I have been reading about General Data Protection Regulation (GDPR) for more than a year now. Until now I have gone through various articles about GDPR and the consequences.But still I am yet to find an article which is relevant to what to I do. I am still searching for an answer being a Data Lake Architect what do I need to do, hence I decided to do some research and find out what it is and what do I need to do. So let’s get started.
What is GDPR?
The EU General Data Protection Regulation (GDPR) replaces the Data Protection Directive 95/46/EC and was designed to harmonise data privacy laws across Europe, to protect and empower all EU citizens data privacy and to reshape the way organisations across the region approach data privacy.
So is it only about European Citizens?
Well, yes! If you are a B2C company and have chances that you hold customers/consumers/employees from European Union then yes you need to about GDPR for sure. If you are B2B company and have employees from Europe then also you need to know GDPR.
This applies to all companies processing and holding the personal data of data subjects residing in the European Union, regardless of the company’s location.
But I don’t have any employees or customers from Europe?
If this is the case then you might not need to much about this but sooner or later you should expect the kind of rules to be repeated for most of the countries.
When is GDPR coming into effect?
According the official website, it will be enforced by May 2018. That is now!
What are the penalties for non-compliance?
Organizations can be fined up to 4% of annual global turnover for breaching GDPR or €20 Million.
So is it about ALL data?
Not really. It is about the personal data of data subjects.
So what is personal data?
Personal data is any data that with which data subject can identified. Following are some examples of personal data
- Name, Email, Photo
- Bank Details, Credit Card numbers
- Medical records, Lab results, Bio Metric records
- Posts of social media sites
- Compute IP address
- Other information which can directly or indirectly helps identifying a person.

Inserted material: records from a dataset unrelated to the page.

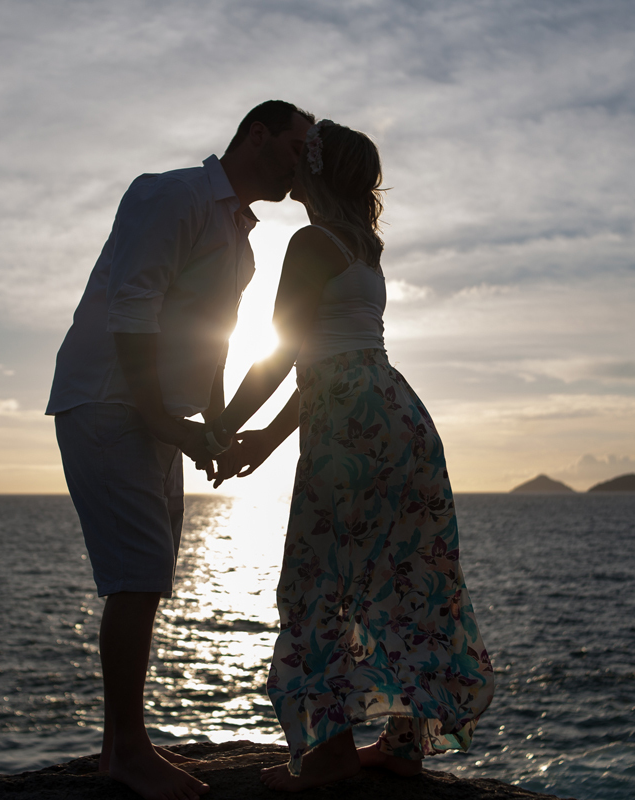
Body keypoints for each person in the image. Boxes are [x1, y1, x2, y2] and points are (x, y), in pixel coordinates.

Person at [209, 120, 497, 792]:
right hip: (398, 416)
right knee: (405, 579)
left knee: (315, 586)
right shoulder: (364, 249)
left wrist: (219, 426)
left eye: (304, 152)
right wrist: (266, 439)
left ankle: (331, 757)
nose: (295, 159)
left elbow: (284, 353)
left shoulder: (312, 243)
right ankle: (402, 747)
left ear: (318, 168)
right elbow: (332, 360)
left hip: (350, 427)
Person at [45, 100, 314, 800]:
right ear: (257, 134)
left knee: (150, 571)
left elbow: (211, 341)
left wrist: (213, 422)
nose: (303, 164)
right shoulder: (173, 195)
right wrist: (164, 419)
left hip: (153, 414)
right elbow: (133, 305)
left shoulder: (242, 243)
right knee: (137, 575)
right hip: (110, 401)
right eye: (296, 147)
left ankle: (122, 746)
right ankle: (128, 753)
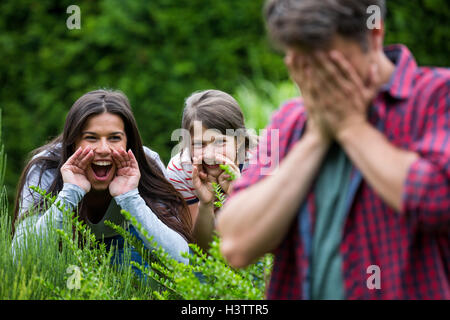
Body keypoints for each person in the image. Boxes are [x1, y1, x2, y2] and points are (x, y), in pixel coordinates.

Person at [217, 0, 449, 299]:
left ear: (374, 33)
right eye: (303, 62)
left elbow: (438, 199)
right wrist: (315, 138)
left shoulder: (436, 97)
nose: (315, 80)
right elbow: (236, 243)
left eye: (328, 62)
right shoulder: (292, 122)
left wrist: (351, 127)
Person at [12, 89, 193, 269]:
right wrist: (70, 193)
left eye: (115, 138)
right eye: (91, 138)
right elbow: (18, 259)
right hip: (65, 256)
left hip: (129, 253)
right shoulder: (45, 169)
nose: (104, 149)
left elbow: (181, 259)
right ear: (73, 142)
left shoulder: (147, 165)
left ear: (128, 142)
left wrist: (130, 198)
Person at [166, 89, 256, 250]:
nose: (209, 155)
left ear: (239, 141)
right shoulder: (180, 169)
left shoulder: (260, 162)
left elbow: (269, 234)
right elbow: (200, 250)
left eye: (220, 142)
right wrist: (206, 204)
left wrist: (238, 191)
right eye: (199, 144)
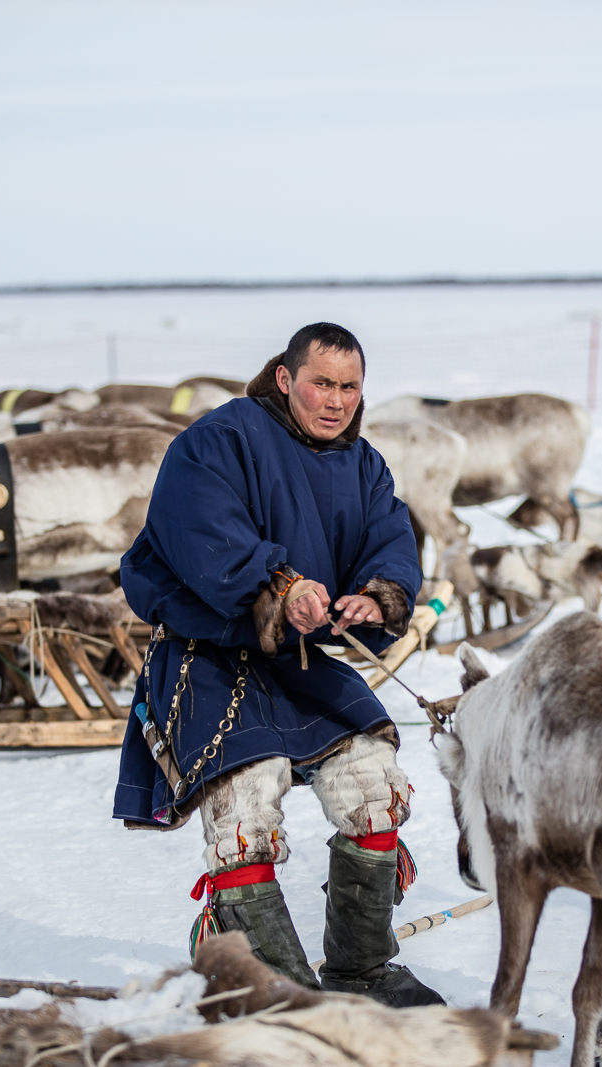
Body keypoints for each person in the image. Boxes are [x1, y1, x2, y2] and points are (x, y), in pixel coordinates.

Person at [114, 322, 442, 1007]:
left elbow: (389, 535)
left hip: (295, 661)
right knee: (246, 809)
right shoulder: (217, 440)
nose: (337, 401)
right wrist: (280, 587)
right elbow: (200, 530)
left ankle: (361, 967)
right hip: (204, 656)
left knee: (372, 785)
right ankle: (278, 993)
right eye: (322, 383)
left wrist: (376, 596)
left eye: (350, 387)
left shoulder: (364, 463)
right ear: (286, 378)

How to handle this scenario from B2B company point of view?
If you are a B2B company then your focus should be only on employee data. Identify HR/Non-HR systems which might contain examples of such person data.
What to do if you have Data Lakes?
If you have Data Lakes then identify if you are pulling data from any such system/s where personal data exists. If the data is not being used for any analytics/BI then it is better to either drop such data or mask/encrypt it.

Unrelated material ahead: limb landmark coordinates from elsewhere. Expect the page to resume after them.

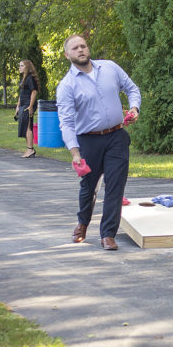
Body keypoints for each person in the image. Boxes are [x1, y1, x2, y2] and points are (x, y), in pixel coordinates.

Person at [56, 35, 141, 251]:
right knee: (88, 187)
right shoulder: (67, 85)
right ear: (68, 55)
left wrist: (134, 108)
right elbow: (66, 122)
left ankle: (108, 234)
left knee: (115, 186)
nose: (81, 50)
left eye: (83, 46)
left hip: (116, 136)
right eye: (75, 48)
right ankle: (83, 223)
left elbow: (132, 88)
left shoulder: (110, 68)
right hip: (88, 140)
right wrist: (75, 152)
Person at [15, 59, 40, 158]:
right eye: (19, 66)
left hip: (28, 104)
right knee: (25, 126)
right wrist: (17, 106)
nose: (19, 68)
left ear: (27, 67)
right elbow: (21, 94)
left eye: (21, 66)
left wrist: (30, 106)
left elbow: (34, 92)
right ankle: (29, 148)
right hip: (23, 104)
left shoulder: (30, 78)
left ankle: (30, 149)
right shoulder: (23, 78)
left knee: (28, 127)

If you have been using Hadoop based Lakes then Ranger can be helpful to get such things done. Here is any interesting article about the same.

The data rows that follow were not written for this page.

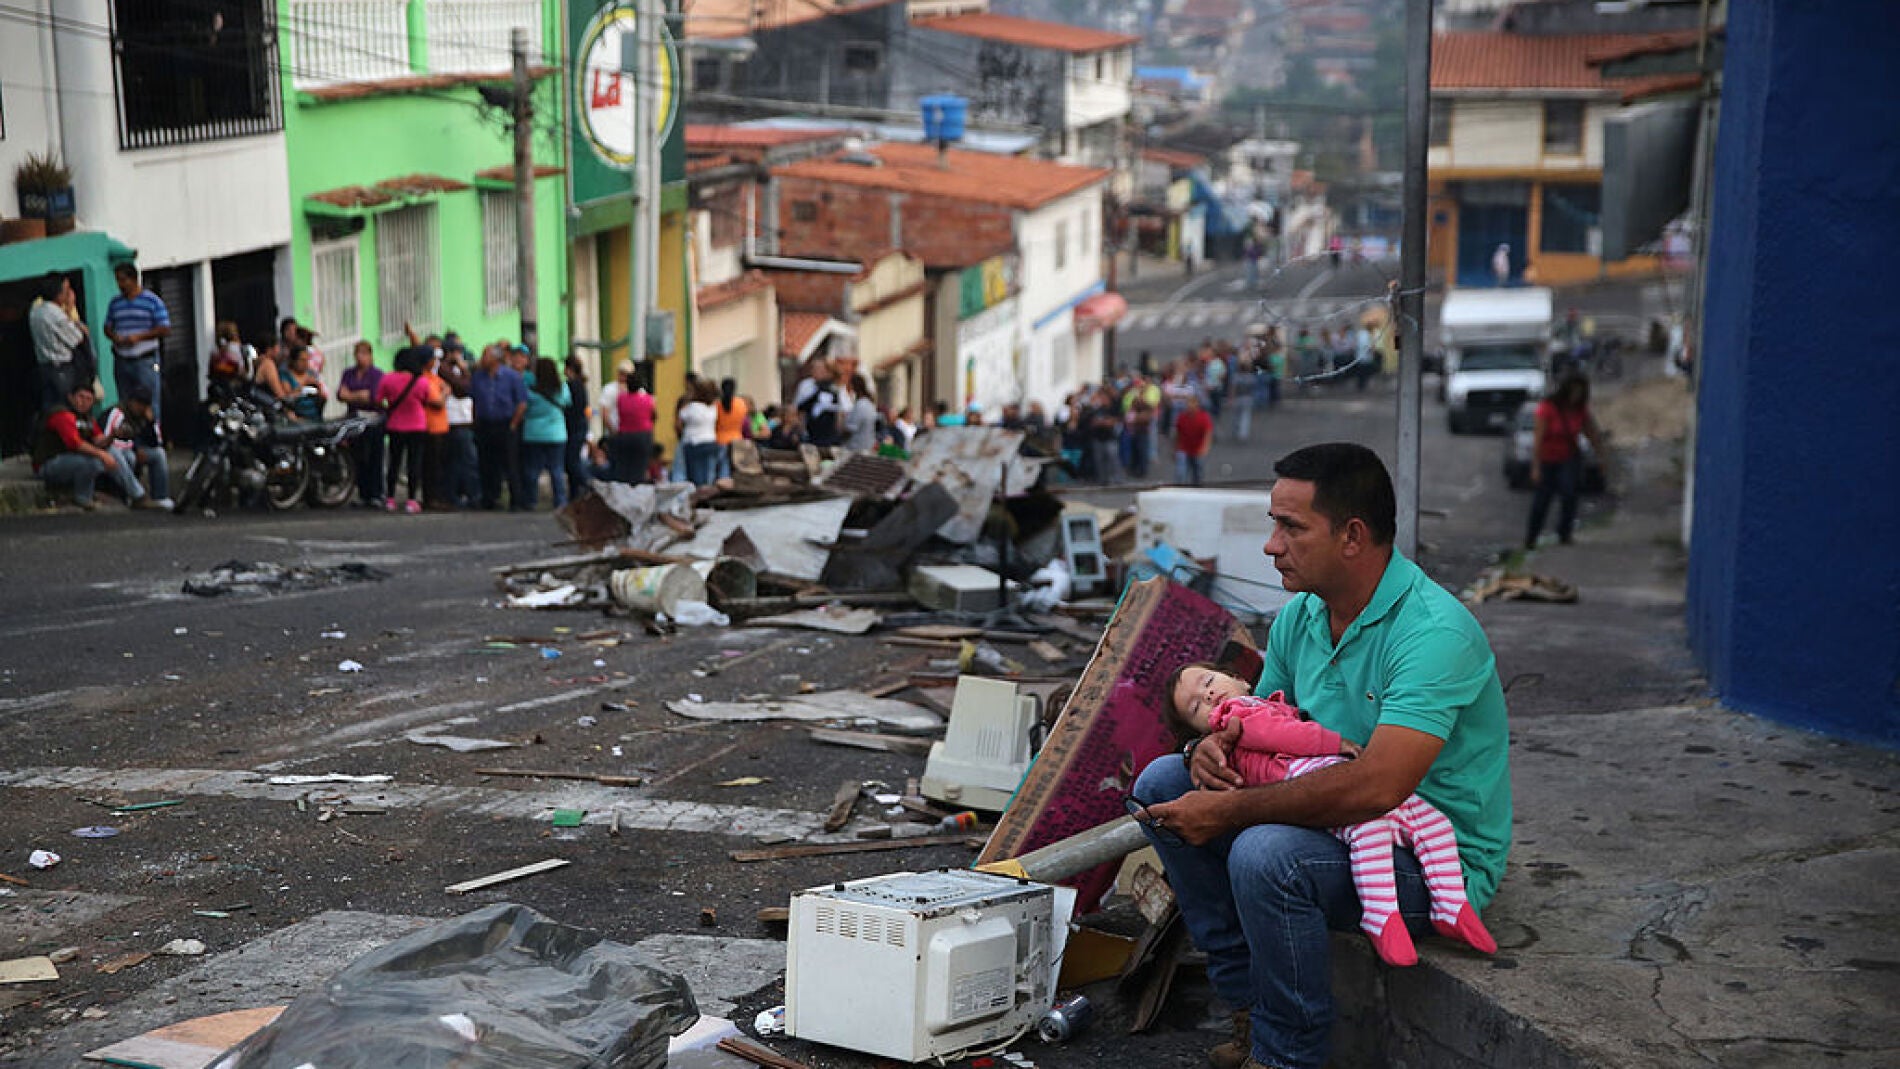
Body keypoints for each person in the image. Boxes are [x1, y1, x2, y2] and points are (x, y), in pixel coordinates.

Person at [1130, 443, 1511, 1069]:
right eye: (1274, 524)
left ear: (1353, 536)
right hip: (1336, 822)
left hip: (1424, 854)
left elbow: (1377, 787)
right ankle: (1249, 1007)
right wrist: (1206, 750)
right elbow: (1258, 722)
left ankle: (1289, 1057)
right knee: (1162, 781)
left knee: (1264, 853)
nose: (1270, 546)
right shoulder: (1302, 616)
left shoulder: (1434, 634)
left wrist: (1229, 812)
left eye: (1291, 527)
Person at [1162, 667, 1496, 967]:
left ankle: (1451, 906)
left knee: (1432, 821)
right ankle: (1381, 915)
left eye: (1207, 682)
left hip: (1330, 777)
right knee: (1367, 826)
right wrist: (1336, 743)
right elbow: (1283, 736)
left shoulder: (1260, 702)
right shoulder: (1238, 712)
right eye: (1196, 707)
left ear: (1240, 679)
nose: (1207, 695)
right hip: (1303, 773)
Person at [32, 383, 151, 510]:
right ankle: (83, 498)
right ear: (71, 397)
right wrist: (102, 454)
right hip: (49, 463)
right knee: (94, 461)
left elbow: (99, 441)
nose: (84, 402)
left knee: (116, 453)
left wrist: (112, 436)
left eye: (88, 399)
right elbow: (75, 443)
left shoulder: (88, 418)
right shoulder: (62, 414)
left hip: (72, 460)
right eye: (80, 397)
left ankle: (129, 495)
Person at [1525, 374, 1606, 549]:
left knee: (1569, 494)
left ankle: (1564, 533)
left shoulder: (1580, 410)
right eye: (1574, 391)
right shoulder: (1548, 408)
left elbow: (1592, 433)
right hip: (1547, 457)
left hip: (1568, 457)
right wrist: (1536, 467)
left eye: (1580, 392)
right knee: (1542, 500)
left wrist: (1600, 457)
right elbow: (1538, 439)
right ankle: (1531, 537)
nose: (1576, 395)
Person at [104, 263, 171, 427]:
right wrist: (115, 337)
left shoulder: (152, 301)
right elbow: (107, 326)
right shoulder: (115, 303)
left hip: (145, 360)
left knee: (150, 400)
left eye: (123, 280)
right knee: (125, 401)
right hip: (122, 359)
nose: (120, 285)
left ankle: (152, 437)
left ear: (134, 279)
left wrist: (139, 337)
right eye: (117, 280)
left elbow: (164, 328)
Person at [469, 343, 528, 509]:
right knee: (486, 463)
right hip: (485, 424)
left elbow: (521, 403)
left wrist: (513, 424)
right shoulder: (478, 377)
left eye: (486, 355)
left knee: (510, 463)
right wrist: (475, 421)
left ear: (495, 358)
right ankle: (489, 497)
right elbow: (474, 400)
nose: (483, 359)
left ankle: (516, 499)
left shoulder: (512, 377)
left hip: (505, 424)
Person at [376, 347, 433, 513]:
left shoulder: (387, 379)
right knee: (413, 463)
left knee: (394, 462)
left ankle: (390, 498)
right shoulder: (421, 381)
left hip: (395, 425)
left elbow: (379, 400)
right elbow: (426, 399)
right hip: (417, 425)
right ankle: (411, 500)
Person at [101, 382, 173, 510]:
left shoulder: (145, 417)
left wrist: (150, 423)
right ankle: (138, 496)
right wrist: (135, 449)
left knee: (158, 454)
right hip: (112, 452)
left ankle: (161, 497)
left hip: (132, 450)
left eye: (143, 404)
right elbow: (105, 441)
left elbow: (157, 442)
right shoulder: (118, 413)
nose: (139, 407)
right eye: (137, 403)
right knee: (128, 457)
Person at [29, 271, 91, 412]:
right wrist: (69, 310)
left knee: (49, 409)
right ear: (59, 293)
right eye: (66, 289)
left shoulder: (35, 311)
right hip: (61, 369)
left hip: (44, 367)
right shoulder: (56, 315)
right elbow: (77, 339)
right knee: (64, 409)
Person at [336, 341, 386, 508]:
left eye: (364, 353)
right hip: (354, 419)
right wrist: (356, 396)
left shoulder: (376, 374)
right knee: (357, 457)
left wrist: (351, 395)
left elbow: (371, 396)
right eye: (358, 353)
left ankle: (376, 493)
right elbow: (340, 394)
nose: (360, 357)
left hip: (373, 421)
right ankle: (363, 492)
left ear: (370, 356)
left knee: (374, 456)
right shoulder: (348, 373)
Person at [518, 357, 570, 510]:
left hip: (534, 433)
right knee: (557, 469)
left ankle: (531, 500)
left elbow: (524, 408)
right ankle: (560, 500)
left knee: (533, 468)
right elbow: (567, 402)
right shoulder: (562, 388)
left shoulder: (530, 390)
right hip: (557, 433)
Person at [610, 366, 656, 483]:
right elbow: (654, 416)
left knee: (624, 468)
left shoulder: (621, 399)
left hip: (625, 435)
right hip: (643, 435)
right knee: (640, 468)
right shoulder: (648, 399)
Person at [677, 379, 721, 486]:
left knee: (695, 476)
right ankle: (706, 494)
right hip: (710, 441)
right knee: (709, 475)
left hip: (693, 443)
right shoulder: (713, 408)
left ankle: (698, 495)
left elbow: (678, 423)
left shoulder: (691, 407)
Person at [562, 356, 593, 497]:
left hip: (573, 426)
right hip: (580, 425)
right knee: (573, 459)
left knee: (571, 461)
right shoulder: (581, 384)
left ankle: (588, 483)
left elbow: (569, 407)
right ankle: (574, 492)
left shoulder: (571, 385)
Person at [1173, 393, 1213, 486]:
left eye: (1191, 403)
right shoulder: (1181, 417)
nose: (1189, 405)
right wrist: (1175, 449)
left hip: (1197, 449)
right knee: (1180, 472)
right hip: (1183, 448)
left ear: (1197, 404)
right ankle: (1179, 489)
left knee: (1198, 472)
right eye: (1188, 403)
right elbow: (1177, 434)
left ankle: (1197, 487)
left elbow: (1208, 433)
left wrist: (1204, 447)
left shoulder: (1204, 417)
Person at [712, 377, 748, 479]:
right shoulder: (741, 403)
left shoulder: (716, 405)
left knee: (721, 468)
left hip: (719, 439)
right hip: (737, 439)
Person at [283, 345, 327, 421]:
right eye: (302, 360)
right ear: (294, 360)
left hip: (315, 416)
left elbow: (322, 398)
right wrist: (303, 386)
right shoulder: (286, 376)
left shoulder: (311, 373)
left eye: (307, 360)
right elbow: (287, 398)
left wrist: (318, 388)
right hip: (298, 418)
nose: (305, 363)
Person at [842, 374, 879, 452]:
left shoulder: (861, 405)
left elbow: (850, 428)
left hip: (857, 448)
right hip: (866, 446)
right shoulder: (868, 403)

What if I need to use this data?
If you still need to use the data and you simply cannot drop or encrypt it then you need to take detailed approach as follows
- Identify data systems in your organization
- Classify what is personal data and what is not
- Centralise access to this data
- Monitor how this data is being used
- Anonymize or encrypt any such data to avoid any breaches.
- Automate data retention and recovery strategies.
What are the subject rights under GDPR?
Breach Notification
Under the GDPR, breach notification will become mandatory in all member states where a data breach is likely to “result in a risk for the rights and freedoms of individuals”. This must be done within 72 hours of first having become aware of the breach.
Right to Access
Data subjects have right to obtain from the data controller confirmation as to whether or not personal data concerning them is being processed, where and for what purpose.
Right to be Forgotten
Also known as Data Erasure, the right to be forgotten entitles the data subject to have the data controller erase his/her personal data, cease further dissemination of the data, and potentially have third parties halt processing of the data.
Data Portability
GDPR introduces data portability — the right for a data subject to receive the personal data concerning them, which they have previously provided in a ‘commonly use and machine readable format’ and have the right to transmit that data to another controller.
Privacy by Design
Privacy by design means that security and data protection should be embedded in system right from their designs and should not treated as additional thing to do.